A recent experience brought to mind the first half of the title of JK Rowling’s Harvard Commencement Speech of 2008: “The Fringe Benefits of Failure….” But I think I feel this way because of my proclivity to drama. For neither did I encounter failure, not were the benefits so fringe.
Some of you might have heard about a performance piece I have been working on for a few months now. Some of you were there the first time I performed it as a work in progress in March 2011 at Madras-Chennai Local’s event, “Dancers – Separate and Together,” a video of which was taken and uploaded by friends at
www.archive.org/details/Brihannala. Some among those some were even kind enough to watch it again, when I performed it for the Justice Rocks fundraiser for campaigns working with pollution-impacted communities, on 5 June 2011. This second performance of the short version of Brihannala, which is developing into a longer and more fully fledged performance piece and taking me to exciting places (speaking both figuratively as well as literally), brought with it a staggering moment of insight and humility.
For those of you who have not watched the performance or the video: the piece is in the form of a self-narrative by an actor who plays Brihannala repeatedly as part of a theatre tradition. He maps his gender non-conformity and same-sex desires onto the character of Brihannala, an ephemeral persona in the great Hindu epic, the Mahabharata. Brihannala, is, in fact, Arjuna, one of the heroes of the epic, spending the last year of his exile with his brothers and wife, as a eunuch.
An obviousness that could perhaps use some stating here is that a big part of this work is also autobiographical: if not the specific details, at least the essence of the desires and dilemmas spoken about are. In thinking about the kind of inner resources that Arjuna dug into in being Brihannala, in the work, I wonder where he found the energy within himself, what he was sublimating in thus castrating, almost literally, himself, one of the most celebrated heroes of Hindu mythology, possessor of a sort of an iconic masculinity even. Reflecting on his own repeated performance of Brihannala and his love for the character Arjuna as well as the actor who plays the part, the speaking subject, which is me, says that he knows how he keeps his sanity, what he sublimates in his performances. I had ended the script and the first performance of it with the lines “I think I know” repeated over drumbeats and some mad stomping of feet.
This moment and the kind of certainty of knowing something that it offered me were, I had assumed, pivotal to the piece as well as my current reading of my compass of desires. In the second performance of this piece, however, the rug was pulled from under my feet. When I came to the moment where I compensate for my lack of clue about Arjuna's psyche as Brihannala with an admission of my knowledge of my own mechanisms of forbidden desires, self-sublimation and sanity, I froze momentarily. Right there, while performing in front of a hundred people, I was presented with the recognition that this time around, I was not so sure I knew what I sublimated in my performance of genders, what I did to keep myself sane. There I stood, deprived of the impressive sense of sure-footedness with which I had ended my script, which I had assumed I could just stick to for any number of performances. There I was, a mere few months after the scripting and the first performance, having lost that certainty.

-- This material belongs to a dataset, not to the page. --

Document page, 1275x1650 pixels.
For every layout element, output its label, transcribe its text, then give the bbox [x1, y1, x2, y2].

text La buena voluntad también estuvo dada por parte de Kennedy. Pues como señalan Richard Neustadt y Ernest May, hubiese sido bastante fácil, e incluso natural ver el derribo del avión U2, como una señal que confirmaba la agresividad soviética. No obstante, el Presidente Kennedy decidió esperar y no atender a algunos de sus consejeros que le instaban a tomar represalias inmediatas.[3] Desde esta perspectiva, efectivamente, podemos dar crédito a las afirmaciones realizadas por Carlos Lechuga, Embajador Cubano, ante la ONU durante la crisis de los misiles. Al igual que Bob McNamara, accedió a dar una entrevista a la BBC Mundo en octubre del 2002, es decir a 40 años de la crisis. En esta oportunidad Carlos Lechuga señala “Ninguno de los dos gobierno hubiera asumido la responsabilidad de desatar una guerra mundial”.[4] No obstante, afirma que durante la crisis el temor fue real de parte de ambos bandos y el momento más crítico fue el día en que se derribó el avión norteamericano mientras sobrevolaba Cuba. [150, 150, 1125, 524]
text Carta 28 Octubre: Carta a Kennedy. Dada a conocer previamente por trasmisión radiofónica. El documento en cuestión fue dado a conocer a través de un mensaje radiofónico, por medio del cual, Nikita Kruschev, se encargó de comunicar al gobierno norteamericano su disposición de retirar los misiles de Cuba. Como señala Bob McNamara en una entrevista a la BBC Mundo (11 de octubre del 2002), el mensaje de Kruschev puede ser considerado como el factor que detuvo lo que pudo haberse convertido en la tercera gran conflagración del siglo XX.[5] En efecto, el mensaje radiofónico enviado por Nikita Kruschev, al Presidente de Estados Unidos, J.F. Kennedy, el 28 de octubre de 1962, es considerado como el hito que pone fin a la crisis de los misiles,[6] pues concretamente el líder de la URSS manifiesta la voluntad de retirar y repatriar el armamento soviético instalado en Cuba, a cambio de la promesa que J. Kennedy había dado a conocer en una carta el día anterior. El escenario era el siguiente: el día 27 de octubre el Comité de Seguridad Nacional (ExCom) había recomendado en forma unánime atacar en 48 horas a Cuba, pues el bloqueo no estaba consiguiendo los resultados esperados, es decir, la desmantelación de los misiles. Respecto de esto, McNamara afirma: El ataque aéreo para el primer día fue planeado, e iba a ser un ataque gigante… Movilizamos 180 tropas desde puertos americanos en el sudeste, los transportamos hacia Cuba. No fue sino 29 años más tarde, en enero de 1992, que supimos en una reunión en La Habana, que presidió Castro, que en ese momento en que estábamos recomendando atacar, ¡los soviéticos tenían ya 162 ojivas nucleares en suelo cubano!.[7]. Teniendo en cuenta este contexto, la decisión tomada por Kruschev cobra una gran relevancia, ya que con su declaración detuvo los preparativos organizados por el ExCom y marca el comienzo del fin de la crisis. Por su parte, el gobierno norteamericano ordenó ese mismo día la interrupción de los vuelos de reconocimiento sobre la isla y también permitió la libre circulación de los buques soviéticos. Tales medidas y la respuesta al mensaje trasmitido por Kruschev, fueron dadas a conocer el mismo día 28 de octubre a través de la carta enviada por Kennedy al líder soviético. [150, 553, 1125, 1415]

But I could worry about those later. What was more urgent was to decide what had to be done right then, while faced with this realization that ran completely counter to the script. Someone said epiphanies happen outside time. Wasn’t it James Joyce? Virginia Woolf had a remarkable phrase: “a moment of being.” I chose to be truthful. And the performance ended with my saying, “I am not sure. I thought I knew. I thought I knew.”
The insight was not only that I did not know whatever it was that I thought I knew. It also had something to do with a question: what do I do with such knowledge, albeit knowledge of an ignorance, while I am in the middle of giving an account of myself, even when that exercise is in the form of a performance. Not that I have resolved this question forever in favour of a candid disclosure, simply because I managed to do it once. All I know is that I did it once somehow trusting that the universe and the audience present that day wouldn’t laugh at me even if the performance capsized under the weakness of the moment. I do not know what I will do next time. Well, I do not know what will happen next time!
Why did I refer to JK Rowling’s speech about the fringe benefits of failure? Well, without being too harsh on myself, I can say that I did fail a little that day as a performer in not being able to deliver a power-packed performance that is rock steady in its course. But at a personal level, I am immensely grateful for this experience. In thus admitting aloud my not knowing some things, in recognizing that some of my answers are makeshift, I was able to get updated about myself. It is generally good to catch up with one’s truths at least once in a while, I guess. It could keep the effects of self-delusions at check, if not entirely at bay.